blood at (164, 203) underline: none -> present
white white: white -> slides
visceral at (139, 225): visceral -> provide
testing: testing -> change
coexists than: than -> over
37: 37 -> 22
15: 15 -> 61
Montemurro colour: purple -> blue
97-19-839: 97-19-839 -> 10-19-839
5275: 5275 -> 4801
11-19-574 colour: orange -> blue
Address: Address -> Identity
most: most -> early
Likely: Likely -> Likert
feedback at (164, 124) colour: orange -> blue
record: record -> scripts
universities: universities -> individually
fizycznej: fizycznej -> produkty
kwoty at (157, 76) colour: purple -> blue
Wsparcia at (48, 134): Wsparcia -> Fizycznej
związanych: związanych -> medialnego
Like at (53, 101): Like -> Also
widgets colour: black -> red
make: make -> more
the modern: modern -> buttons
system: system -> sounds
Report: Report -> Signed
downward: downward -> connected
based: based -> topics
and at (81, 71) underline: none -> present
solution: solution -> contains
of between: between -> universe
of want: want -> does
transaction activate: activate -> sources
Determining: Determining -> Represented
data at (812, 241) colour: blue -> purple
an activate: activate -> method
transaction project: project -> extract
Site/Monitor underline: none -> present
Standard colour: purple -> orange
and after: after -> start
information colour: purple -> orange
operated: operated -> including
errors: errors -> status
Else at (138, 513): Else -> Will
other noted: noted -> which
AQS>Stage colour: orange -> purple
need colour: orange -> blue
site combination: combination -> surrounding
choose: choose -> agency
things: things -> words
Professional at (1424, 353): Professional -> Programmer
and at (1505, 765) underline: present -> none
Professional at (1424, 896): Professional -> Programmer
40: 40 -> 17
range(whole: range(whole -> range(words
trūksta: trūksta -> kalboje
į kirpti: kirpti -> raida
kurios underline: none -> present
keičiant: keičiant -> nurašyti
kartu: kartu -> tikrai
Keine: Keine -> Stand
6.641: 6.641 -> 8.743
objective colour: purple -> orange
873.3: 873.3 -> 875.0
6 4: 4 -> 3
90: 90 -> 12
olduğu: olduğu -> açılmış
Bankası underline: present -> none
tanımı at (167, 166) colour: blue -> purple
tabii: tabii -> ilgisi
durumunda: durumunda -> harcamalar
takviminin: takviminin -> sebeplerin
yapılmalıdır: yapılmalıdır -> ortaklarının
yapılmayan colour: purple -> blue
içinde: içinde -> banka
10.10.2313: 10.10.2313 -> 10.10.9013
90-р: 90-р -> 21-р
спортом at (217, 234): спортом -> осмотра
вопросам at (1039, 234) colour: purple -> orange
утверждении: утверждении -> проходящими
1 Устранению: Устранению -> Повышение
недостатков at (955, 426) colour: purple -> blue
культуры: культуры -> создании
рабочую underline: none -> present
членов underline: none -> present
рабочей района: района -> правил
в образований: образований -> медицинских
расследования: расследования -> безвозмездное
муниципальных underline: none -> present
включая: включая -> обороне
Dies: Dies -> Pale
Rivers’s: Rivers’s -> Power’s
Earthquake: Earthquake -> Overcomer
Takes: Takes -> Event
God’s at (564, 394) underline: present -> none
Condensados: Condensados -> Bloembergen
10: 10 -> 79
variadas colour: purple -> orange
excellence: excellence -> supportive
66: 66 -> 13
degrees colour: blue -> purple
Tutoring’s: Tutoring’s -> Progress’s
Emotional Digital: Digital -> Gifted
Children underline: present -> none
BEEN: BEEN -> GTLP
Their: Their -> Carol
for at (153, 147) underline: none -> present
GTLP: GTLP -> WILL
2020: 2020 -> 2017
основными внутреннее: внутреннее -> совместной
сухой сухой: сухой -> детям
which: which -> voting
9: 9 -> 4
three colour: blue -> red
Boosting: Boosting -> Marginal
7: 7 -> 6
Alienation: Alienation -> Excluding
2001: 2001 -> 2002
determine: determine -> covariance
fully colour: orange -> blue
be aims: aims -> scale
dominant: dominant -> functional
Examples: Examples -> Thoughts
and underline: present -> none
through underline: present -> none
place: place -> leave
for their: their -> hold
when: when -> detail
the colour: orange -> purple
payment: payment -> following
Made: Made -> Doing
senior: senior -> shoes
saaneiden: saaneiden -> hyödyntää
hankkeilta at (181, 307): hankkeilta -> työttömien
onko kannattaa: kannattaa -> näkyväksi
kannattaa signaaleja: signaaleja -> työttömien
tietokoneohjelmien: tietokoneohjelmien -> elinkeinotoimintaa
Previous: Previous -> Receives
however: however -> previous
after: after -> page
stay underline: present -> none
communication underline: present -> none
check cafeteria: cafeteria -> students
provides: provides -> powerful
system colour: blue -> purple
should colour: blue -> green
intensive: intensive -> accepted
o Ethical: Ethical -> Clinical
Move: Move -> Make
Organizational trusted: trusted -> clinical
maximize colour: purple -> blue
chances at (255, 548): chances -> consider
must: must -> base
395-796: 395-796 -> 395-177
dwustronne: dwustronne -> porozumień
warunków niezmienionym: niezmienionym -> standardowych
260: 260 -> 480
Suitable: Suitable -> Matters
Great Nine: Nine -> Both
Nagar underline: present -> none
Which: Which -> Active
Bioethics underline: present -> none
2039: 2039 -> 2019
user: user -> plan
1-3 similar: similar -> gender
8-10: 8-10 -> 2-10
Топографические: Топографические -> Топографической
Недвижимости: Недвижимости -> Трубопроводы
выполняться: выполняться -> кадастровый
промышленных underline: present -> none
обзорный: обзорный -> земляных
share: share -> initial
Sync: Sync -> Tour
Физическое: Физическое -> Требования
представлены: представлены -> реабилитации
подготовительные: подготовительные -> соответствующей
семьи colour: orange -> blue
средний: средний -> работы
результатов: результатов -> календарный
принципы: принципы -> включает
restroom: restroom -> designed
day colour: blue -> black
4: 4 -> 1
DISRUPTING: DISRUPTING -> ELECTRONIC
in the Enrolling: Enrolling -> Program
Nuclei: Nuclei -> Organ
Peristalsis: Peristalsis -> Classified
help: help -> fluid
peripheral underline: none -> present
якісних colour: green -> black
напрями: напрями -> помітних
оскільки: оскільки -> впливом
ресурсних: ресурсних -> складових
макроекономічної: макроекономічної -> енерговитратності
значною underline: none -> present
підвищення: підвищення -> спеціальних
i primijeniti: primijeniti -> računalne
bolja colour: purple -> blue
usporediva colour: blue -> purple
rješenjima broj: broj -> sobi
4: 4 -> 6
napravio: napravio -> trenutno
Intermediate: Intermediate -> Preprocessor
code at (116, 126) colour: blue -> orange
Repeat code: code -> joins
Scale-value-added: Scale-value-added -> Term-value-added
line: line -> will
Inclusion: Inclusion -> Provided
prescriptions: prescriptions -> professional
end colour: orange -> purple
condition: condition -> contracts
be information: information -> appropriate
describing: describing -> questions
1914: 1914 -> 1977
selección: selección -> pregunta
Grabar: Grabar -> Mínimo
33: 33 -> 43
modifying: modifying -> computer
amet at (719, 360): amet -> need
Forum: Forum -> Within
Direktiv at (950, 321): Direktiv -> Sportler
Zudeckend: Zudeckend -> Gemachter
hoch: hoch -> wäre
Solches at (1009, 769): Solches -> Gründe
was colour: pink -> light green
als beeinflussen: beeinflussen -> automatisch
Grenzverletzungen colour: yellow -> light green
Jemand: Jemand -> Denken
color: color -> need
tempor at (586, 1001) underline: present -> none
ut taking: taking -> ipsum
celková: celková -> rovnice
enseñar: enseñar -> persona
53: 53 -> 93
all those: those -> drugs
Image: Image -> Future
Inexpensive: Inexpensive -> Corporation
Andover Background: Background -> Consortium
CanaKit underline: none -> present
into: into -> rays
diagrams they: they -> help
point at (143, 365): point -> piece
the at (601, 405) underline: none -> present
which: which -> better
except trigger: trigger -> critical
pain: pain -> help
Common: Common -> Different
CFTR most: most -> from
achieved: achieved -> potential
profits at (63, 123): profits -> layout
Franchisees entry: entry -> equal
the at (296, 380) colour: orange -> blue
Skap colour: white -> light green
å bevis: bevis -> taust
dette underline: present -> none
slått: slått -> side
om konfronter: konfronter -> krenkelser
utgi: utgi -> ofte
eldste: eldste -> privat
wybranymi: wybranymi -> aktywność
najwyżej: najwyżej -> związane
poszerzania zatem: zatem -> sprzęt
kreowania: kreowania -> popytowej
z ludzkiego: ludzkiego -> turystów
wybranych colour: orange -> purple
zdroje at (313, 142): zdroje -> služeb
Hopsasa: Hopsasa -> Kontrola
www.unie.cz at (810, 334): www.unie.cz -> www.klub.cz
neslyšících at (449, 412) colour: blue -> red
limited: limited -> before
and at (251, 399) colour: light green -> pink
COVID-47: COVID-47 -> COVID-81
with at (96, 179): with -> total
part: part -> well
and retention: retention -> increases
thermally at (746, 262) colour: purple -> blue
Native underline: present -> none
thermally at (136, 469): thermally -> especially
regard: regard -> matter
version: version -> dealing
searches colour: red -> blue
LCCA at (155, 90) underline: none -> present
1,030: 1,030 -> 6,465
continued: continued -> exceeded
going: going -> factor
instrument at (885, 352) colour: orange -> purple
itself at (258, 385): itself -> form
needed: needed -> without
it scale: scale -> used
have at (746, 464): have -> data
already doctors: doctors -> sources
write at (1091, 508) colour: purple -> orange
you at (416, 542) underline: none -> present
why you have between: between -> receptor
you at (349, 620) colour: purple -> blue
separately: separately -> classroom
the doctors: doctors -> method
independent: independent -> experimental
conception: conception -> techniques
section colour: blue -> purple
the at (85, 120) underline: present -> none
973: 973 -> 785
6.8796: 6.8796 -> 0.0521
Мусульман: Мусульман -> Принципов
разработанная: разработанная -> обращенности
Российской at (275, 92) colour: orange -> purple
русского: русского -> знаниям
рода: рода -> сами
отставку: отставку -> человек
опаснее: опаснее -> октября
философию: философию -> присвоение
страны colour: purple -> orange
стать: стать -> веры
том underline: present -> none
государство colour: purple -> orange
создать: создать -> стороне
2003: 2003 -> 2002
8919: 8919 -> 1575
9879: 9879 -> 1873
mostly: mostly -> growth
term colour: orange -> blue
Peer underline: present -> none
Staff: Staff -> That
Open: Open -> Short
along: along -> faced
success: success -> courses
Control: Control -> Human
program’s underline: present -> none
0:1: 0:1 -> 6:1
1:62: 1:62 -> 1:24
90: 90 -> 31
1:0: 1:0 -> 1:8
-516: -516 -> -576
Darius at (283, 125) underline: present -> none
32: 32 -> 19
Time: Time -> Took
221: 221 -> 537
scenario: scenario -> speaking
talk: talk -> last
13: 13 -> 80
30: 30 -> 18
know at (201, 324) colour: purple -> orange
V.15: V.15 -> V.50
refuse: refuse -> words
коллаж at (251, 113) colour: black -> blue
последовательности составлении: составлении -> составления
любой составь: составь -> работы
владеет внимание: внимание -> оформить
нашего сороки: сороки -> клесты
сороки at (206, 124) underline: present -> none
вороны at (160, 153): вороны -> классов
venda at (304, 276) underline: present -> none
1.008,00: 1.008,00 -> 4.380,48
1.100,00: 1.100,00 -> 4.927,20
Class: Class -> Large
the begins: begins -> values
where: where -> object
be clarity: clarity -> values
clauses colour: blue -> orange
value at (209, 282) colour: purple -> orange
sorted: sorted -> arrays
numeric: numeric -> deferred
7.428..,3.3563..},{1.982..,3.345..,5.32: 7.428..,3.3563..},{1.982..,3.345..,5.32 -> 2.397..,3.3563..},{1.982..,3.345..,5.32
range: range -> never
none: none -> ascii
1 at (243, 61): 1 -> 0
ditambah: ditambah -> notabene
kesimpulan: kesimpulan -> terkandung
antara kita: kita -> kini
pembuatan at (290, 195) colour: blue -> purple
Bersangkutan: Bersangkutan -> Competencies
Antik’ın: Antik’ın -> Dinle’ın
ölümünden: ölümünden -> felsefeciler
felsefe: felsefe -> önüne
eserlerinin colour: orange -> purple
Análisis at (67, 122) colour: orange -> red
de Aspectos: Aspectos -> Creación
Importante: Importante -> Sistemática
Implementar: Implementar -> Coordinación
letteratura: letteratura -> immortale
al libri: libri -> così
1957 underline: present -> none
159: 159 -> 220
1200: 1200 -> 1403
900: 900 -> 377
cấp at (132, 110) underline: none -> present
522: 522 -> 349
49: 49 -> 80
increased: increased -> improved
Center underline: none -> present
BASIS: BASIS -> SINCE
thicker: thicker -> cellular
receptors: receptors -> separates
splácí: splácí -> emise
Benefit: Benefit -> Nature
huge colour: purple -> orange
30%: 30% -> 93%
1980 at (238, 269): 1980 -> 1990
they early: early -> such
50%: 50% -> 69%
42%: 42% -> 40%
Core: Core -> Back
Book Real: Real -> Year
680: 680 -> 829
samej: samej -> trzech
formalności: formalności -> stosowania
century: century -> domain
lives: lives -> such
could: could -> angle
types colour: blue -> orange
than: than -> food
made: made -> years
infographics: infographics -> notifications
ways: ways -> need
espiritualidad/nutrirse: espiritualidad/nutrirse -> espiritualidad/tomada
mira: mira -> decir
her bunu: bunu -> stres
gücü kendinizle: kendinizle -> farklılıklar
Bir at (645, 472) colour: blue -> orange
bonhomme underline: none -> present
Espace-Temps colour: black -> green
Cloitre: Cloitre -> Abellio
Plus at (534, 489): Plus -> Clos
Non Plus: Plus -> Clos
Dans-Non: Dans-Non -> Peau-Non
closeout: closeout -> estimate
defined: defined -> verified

▸ **PROBLEM TO WORK ON**
Extract each row above that contains the string "they". Treat uppercase and lowercase as distinct.

▸ **OUTPUT**
diagrams they: they -> help
they early: early -> such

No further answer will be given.